TO DO:
Please show every line from the entries that carries the word "below".

(Dataset items)
┄┄┄┄┄┄
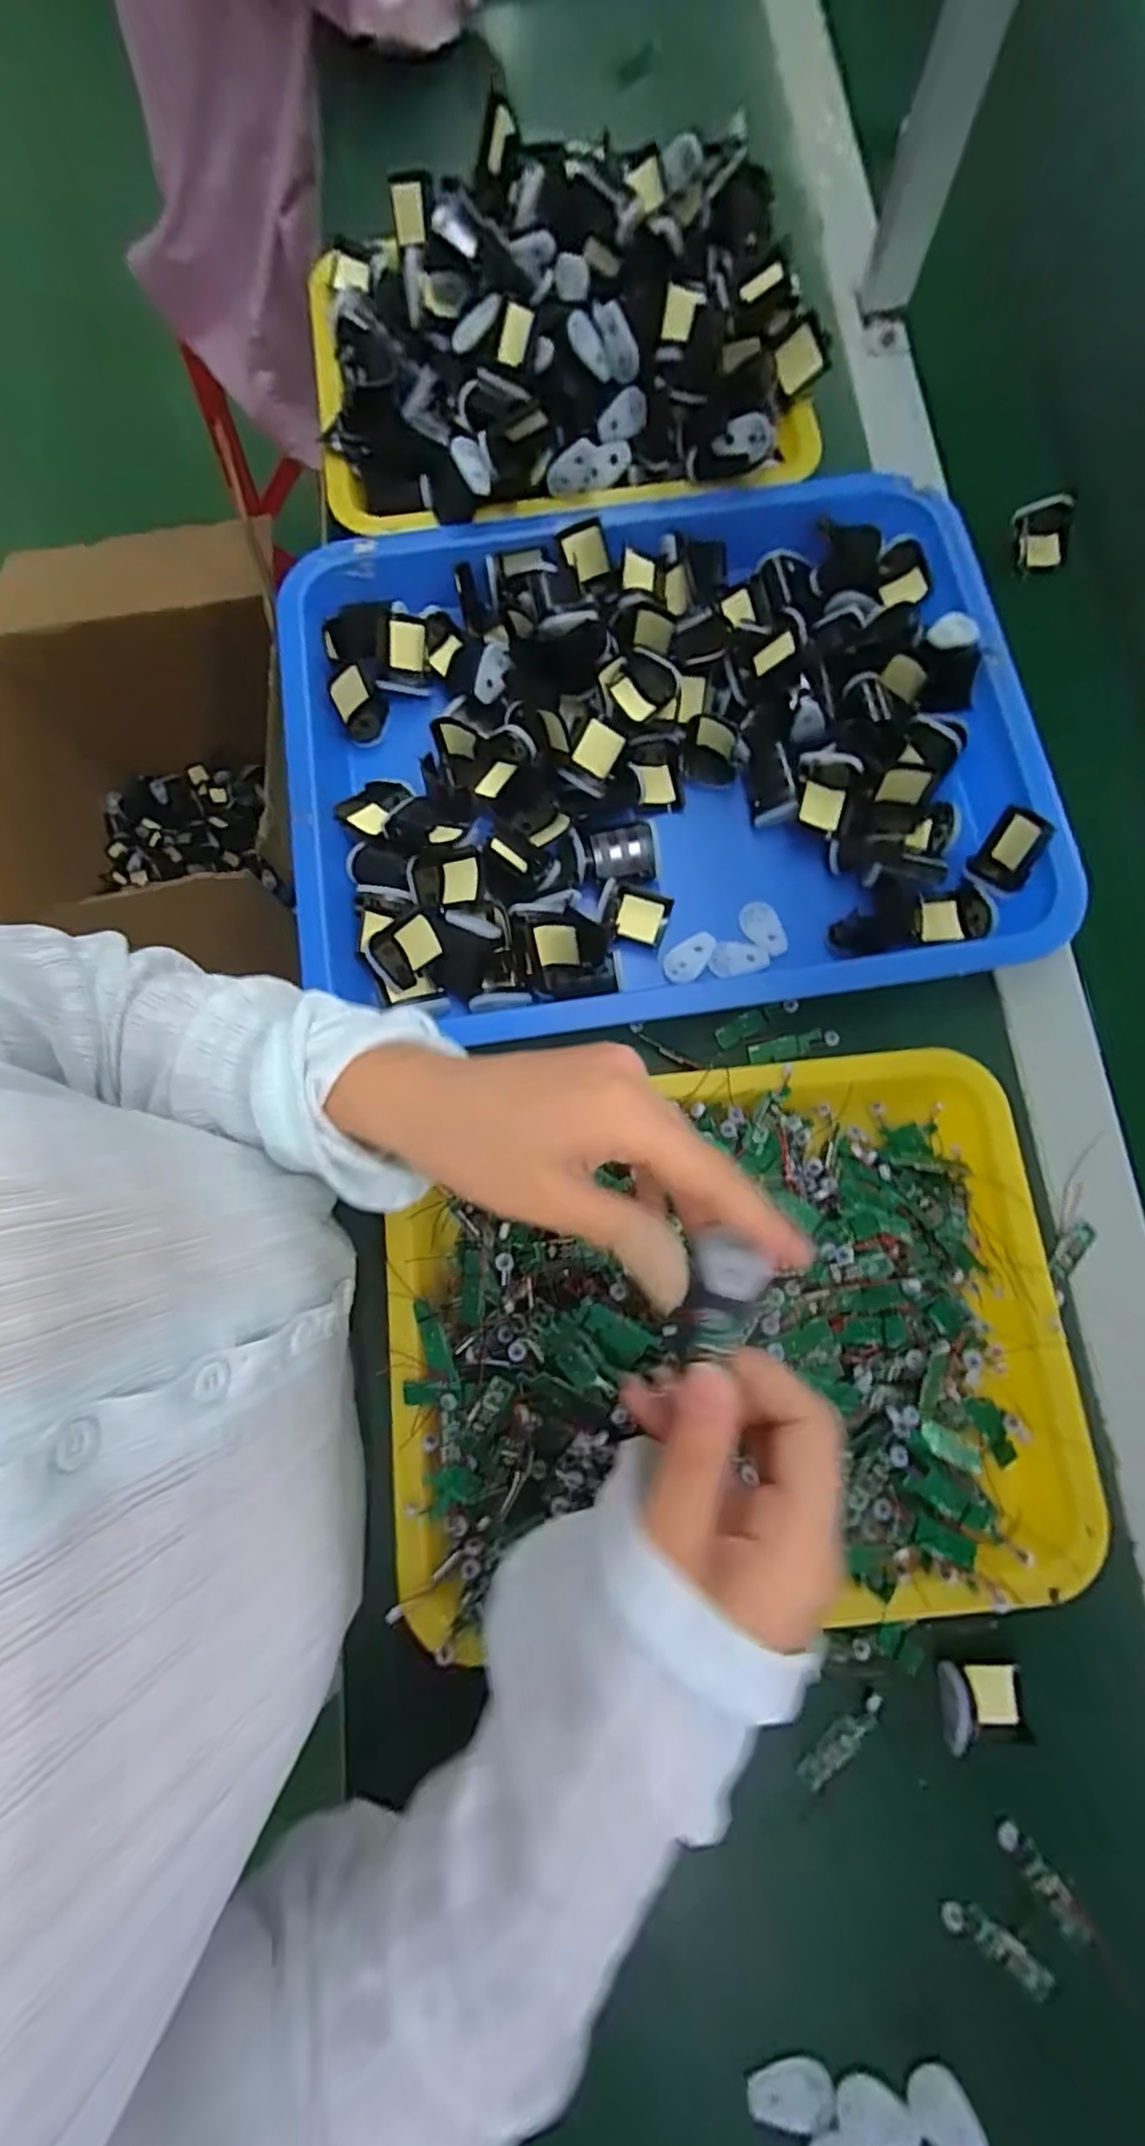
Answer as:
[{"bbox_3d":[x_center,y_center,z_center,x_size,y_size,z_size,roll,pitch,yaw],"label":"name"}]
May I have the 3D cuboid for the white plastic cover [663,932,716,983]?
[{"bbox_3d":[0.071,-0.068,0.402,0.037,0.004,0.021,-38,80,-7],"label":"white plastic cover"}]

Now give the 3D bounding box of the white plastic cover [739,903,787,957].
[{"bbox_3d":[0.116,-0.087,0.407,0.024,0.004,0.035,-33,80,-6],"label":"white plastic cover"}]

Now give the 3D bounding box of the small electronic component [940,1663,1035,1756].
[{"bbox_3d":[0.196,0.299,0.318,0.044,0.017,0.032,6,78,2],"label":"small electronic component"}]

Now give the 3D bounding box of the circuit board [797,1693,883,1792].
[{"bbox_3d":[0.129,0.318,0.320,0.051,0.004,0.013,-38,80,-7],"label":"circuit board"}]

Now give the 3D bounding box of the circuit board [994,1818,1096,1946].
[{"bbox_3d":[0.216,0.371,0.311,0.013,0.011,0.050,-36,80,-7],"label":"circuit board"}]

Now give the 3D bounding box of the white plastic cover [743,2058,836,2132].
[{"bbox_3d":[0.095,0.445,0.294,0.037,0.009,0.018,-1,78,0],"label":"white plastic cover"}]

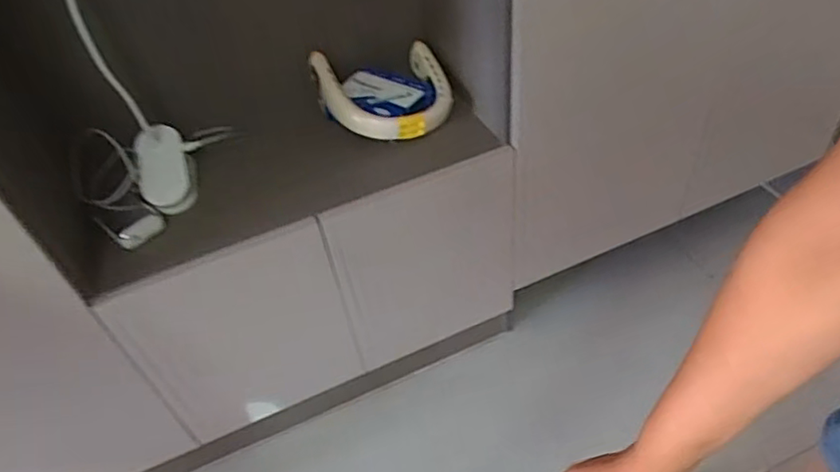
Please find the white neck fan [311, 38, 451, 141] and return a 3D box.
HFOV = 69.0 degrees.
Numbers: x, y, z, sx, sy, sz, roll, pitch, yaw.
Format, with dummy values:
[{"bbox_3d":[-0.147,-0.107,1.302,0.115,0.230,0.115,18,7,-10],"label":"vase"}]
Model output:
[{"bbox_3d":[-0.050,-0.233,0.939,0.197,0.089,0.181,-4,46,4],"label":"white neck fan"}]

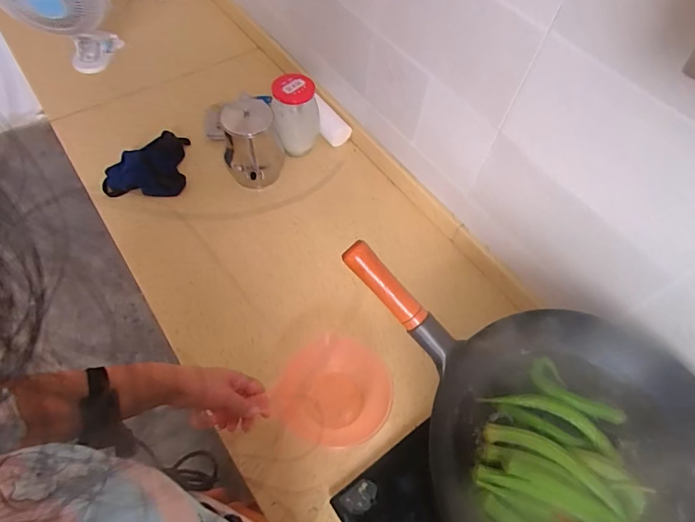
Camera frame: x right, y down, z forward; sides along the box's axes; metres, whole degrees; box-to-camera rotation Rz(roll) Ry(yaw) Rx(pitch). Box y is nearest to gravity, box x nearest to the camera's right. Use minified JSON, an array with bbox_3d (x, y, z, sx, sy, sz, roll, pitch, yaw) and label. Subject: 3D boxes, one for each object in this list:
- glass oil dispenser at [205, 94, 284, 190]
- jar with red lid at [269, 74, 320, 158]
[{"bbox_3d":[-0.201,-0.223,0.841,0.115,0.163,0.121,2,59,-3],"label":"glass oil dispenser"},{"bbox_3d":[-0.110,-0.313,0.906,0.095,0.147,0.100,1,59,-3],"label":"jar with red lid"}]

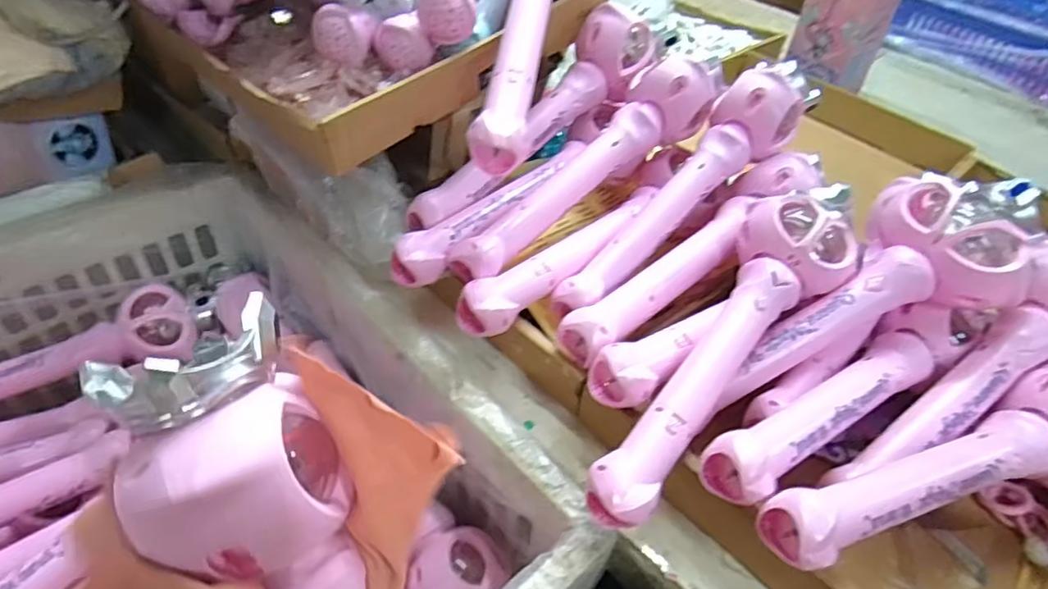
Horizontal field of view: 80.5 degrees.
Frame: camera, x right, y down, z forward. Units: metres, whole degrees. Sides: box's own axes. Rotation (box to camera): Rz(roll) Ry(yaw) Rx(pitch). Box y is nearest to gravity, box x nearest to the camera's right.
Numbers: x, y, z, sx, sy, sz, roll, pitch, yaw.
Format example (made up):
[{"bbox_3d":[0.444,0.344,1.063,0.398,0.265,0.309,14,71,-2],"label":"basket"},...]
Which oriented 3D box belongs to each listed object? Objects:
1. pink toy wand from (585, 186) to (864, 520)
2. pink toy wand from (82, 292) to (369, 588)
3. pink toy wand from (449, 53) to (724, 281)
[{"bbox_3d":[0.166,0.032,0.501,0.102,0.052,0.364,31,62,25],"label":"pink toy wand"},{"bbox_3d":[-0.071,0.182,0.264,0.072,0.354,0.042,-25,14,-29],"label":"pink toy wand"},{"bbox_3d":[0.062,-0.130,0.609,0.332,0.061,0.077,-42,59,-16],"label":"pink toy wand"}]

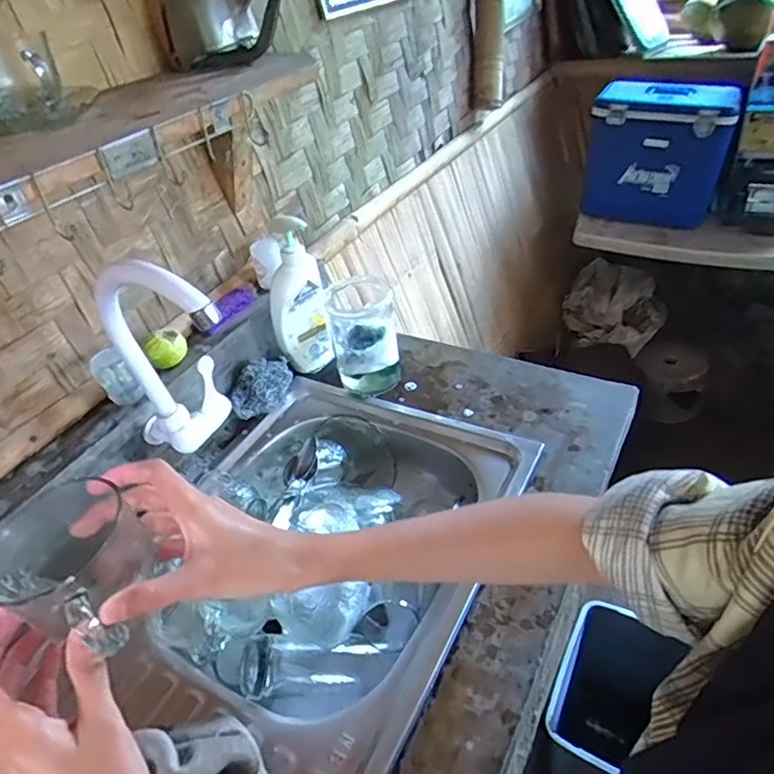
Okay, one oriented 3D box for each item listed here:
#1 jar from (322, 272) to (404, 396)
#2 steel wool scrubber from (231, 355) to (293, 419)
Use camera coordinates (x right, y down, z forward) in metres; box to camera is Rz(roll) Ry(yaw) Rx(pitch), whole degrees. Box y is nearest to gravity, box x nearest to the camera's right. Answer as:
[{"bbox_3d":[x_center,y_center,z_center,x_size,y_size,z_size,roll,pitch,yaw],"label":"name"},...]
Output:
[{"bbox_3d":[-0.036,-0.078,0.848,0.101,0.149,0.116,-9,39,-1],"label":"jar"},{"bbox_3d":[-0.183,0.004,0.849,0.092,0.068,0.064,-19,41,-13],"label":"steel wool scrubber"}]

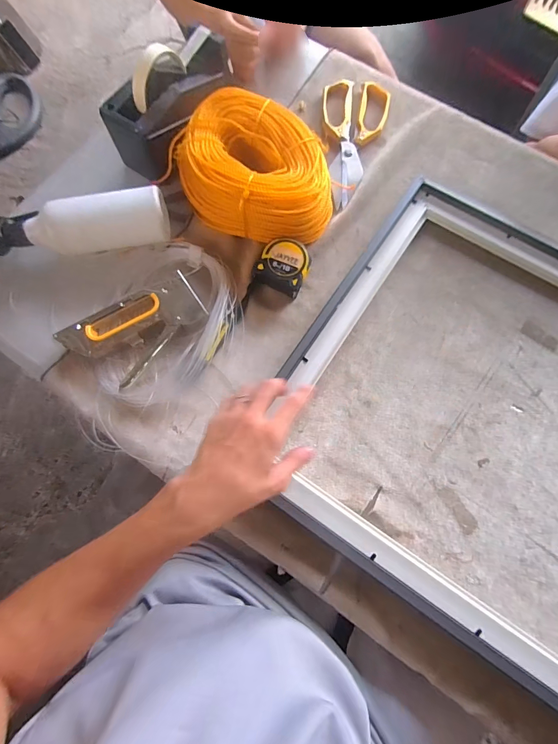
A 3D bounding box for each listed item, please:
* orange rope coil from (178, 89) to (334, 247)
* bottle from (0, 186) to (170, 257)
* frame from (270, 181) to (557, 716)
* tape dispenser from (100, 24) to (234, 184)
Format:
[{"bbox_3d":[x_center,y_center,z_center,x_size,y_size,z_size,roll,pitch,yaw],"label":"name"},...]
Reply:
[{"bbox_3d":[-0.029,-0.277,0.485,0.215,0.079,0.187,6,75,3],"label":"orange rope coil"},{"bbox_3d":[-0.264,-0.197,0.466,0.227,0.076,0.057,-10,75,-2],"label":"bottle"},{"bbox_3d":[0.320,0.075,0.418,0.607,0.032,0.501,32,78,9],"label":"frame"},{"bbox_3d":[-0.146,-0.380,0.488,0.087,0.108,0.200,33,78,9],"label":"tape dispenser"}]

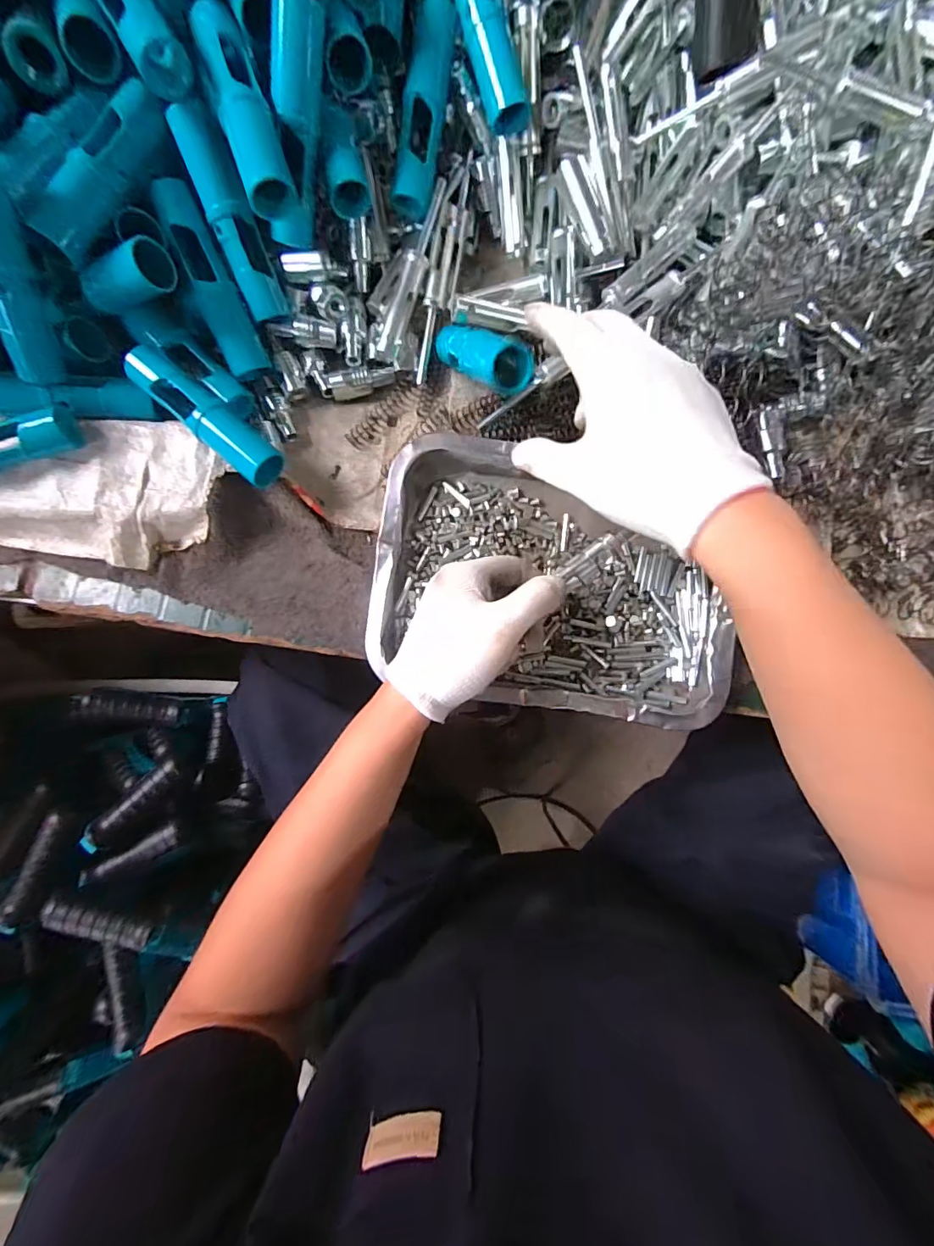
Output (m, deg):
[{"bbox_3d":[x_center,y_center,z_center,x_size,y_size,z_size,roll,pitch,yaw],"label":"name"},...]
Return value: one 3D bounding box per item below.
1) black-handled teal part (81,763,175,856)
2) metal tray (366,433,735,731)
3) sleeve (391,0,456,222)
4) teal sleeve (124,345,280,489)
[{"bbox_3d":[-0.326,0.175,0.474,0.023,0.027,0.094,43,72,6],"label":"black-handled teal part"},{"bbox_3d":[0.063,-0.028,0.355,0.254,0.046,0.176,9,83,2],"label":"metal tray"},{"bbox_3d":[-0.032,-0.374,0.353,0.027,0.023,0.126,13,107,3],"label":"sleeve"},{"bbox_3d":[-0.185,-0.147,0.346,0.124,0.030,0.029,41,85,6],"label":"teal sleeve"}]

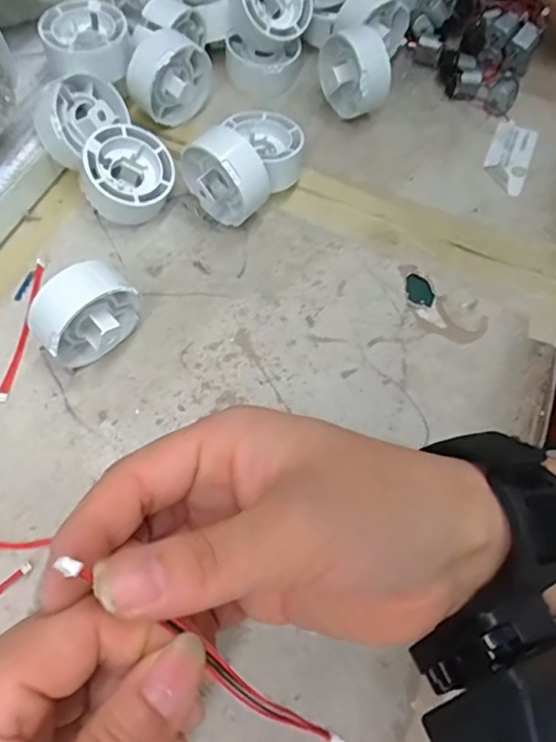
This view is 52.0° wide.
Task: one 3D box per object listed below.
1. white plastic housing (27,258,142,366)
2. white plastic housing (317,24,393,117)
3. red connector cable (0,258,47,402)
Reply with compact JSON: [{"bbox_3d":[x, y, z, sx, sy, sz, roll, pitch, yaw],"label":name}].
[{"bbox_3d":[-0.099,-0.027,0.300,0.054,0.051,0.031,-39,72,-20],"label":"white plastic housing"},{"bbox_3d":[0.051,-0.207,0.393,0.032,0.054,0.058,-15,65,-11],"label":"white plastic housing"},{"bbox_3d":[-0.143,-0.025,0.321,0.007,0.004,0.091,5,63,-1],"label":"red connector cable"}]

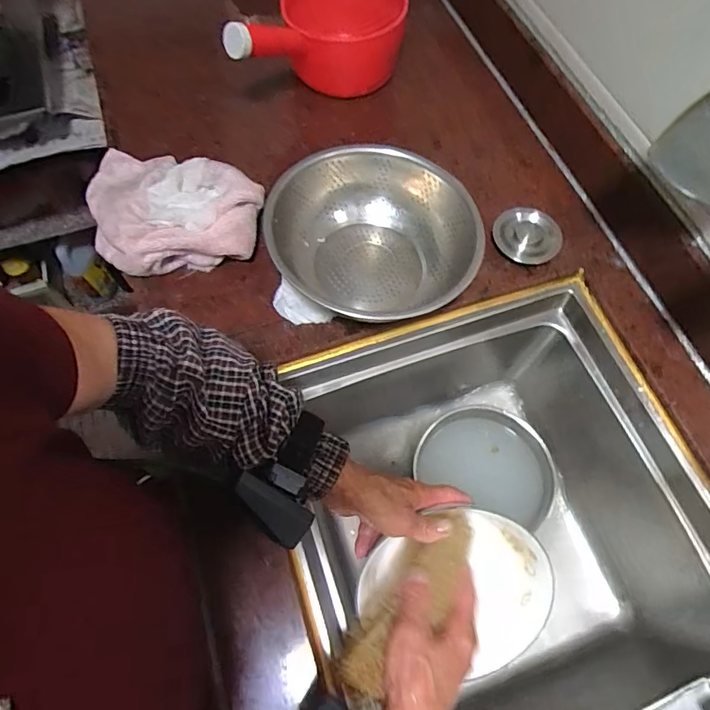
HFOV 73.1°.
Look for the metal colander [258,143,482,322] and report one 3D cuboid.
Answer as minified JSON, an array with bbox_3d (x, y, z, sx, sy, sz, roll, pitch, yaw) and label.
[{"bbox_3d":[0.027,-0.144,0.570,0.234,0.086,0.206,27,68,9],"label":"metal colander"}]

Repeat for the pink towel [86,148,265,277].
┄┄┄┄┄┄
RESPONSE TO THIS TASK:
Return value: one 3D bounding box per item below.
Task: one 3D box per object listed below.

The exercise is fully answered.